> [AVAILABLE DATA]:

....

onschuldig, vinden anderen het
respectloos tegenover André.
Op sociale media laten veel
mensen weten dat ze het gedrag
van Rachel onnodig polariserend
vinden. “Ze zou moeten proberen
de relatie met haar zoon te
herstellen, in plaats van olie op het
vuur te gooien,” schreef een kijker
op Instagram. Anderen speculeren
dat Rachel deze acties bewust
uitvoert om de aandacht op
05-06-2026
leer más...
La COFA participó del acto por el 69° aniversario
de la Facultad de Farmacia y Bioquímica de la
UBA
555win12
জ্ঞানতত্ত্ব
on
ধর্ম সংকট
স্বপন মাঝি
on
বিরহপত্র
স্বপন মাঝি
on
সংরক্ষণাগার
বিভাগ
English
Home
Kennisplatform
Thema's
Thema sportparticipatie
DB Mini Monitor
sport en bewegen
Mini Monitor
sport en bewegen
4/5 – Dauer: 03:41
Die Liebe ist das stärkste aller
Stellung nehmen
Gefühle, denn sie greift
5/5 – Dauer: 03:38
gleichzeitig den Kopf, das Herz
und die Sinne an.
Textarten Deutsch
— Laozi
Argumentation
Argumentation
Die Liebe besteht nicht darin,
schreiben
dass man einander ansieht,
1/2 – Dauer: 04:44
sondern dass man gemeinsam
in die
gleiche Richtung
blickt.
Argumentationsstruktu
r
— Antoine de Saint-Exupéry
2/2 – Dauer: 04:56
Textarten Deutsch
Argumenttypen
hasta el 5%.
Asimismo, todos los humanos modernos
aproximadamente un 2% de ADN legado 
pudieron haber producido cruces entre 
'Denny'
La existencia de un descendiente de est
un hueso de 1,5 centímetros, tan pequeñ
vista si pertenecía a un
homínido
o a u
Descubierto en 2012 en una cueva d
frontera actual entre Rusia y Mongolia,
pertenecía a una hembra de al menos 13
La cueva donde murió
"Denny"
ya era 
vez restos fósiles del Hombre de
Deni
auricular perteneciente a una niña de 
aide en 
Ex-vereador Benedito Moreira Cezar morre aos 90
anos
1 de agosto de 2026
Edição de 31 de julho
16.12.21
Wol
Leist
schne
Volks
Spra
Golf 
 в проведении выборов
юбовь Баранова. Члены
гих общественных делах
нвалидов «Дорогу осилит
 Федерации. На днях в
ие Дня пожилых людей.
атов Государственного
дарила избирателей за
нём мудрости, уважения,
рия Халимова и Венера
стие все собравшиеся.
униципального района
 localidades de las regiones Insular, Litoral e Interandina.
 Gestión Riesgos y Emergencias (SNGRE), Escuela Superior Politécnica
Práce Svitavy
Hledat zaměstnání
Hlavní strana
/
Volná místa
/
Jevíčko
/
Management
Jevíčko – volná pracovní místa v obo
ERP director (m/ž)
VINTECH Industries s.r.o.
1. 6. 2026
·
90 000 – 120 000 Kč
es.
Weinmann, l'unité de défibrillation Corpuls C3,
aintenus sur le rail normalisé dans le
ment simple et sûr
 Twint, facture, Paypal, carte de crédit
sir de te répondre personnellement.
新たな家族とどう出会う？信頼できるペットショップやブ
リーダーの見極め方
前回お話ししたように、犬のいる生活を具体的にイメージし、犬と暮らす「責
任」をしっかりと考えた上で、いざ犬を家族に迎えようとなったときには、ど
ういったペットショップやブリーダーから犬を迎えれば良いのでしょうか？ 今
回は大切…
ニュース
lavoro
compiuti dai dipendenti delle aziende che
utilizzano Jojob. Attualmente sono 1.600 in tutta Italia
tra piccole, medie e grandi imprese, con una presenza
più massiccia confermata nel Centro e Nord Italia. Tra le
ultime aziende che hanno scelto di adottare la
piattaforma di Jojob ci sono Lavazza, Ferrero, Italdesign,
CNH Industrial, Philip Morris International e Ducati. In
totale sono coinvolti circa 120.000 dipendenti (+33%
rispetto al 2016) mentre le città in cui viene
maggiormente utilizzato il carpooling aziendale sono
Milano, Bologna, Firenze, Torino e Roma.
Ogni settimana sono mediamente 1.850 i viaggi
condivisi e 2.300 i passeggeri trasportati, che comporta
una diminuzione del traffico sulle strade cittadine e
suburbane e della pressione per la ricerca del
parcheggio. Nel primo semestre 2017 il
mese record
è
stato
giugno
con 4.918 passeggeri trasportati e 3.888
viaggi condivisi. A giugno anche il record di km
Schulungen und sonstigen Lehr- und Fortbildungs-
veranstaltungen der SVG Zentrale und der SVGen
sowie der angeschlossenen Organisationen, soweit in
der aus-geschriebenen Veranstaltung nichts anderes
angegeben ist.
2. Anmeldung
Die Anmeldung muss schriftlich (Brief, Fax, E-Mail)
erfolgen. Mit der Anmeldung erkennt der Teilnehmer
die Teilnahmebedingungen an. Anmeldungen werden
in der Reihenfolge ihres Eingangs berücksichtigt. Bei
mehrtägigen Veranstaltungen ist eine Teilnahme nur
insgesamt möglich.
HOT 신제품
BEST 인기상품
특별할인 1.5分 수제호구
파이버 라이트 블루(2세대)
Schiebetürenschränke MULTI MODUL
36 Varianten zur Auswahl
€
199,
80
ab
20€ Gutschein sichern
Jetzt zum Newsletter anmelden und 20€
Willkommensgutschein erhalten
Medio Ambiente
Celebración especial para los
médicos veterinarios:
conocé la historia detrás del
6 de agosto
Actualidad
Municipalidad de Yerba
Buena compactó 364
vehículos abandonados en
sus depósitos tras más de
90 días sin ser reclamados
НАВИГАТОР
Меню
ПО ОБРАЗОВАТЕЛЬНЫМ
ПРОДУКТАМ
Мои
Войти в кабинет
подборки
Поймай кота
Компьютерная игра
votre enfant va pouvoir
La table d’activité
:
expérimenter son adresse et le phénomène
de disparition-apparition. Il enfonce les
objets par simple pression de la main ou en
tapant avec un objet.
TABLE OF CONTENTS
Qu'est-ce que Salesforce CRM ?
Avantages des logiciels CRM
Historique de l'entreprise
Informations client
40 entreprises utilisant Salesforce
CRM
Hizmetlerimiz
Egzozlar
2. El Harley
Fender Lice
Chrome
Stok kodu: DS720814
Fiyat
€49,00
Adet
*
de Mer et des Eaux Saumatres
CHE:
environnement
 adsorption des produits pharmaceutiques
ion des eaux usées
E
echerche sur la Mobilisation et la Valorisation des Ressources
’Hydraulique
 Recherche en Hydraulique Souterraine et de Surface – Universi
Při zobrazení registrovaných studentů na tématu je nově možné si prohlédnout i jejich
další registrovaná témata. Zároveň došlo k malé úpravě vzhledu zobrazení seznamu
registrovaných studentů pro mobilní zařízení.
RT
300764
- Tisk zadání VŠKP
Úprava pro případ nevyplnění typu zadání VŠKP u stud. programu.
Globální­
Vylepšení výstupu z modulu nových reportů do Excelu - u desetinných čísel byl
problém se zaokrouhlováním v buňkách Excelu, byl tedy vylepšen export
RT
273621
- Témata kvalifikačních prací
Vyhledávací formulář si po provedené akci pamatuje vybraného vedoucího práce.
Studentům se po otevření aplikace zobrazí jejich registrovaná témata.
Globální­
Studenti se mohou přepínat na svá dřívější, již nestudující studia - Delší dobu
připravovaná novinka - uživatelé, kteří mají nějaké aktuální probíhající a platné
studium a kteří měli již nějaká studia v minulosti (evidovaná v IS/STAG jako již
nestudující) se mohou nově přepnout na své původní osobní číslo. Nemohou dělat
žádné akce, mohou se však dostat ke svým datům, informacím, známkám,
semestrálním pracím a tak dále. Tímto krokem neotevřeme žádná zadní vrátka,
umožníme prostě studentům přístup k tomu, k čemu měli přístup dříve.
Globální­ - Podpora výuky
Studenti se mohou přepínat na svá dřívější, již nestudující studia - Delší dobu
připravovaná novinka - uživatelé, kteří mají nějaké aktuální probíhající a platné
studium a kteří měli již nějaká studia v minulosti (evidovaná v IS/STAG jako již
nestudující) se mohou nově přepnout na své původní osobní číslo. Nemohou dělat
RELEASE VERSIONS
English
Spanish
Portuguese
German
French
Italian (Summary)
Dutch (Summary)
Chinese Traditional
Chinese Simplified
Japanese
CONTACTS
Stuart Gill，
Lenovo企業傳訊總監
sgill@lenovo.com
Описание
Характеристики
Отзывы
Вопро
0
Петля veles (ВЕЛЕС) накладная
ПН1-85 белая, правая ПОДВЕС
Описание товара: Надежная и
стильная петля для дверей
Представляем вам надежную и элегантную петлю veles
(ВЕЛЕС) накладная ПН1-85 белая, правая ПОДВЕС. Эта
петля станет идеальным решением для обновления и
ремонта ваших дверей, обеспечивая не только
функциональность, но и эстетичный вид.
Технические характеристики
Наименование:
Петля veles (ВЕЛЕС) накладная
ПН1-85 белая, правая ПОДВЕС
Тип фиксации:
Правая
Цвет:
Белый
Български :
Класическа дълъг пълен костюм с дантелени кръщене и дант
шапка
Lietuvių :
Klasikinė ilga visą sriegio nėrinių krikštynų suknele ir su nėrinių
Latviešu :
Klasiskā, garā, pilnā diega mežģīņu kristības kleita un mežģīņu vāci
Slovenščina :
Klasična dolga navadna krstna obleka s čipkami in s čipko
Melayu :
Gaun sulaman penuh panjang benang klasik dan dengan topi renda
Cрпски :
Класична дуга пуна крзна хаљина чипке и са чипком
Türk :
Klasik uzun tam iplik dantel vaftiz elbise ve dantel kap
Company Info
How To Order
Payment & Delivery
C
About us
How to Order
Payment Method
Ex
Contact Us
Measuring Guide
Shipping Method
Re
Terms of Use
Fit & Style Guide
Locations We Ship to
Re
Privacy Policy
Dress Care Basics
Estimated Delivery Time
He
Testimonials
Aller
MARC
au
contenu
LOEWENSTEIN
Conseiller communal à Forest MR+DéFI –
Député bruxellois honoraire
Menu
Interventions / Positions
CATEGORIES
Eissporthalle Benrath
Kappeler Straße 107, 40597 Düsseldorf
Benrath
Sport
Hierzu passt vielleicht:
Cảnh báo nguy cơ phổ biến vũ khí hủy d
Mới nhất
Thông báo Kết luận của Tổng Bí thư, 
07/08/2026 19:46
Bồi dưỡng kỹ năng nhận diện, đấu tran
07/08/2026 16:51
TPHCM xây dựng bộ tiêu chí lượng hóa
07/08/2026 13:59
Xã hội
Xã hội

....

> [EXERCISE DESCRIPTION]:
In the data above, start at the line that has "dass man einander", stop after the line that has "Asimismo, todos los humanos modernos", and print every line in between exactly as it stands.

> [WRITTEN ANSWER]:
dass man einander ansieht,
1/2 – Dauer: 04:44
sondern dass man gemeinsam
in die
gleiche Richtung
blickt.
Argumentationsstruktu
r
— Antoine de Saint-Exupéry
2/2 – Dauer: 04:56
Textarten Deutsch
Argumenttypen
hasta el 5%.
Asimismo, todos los humanos modernos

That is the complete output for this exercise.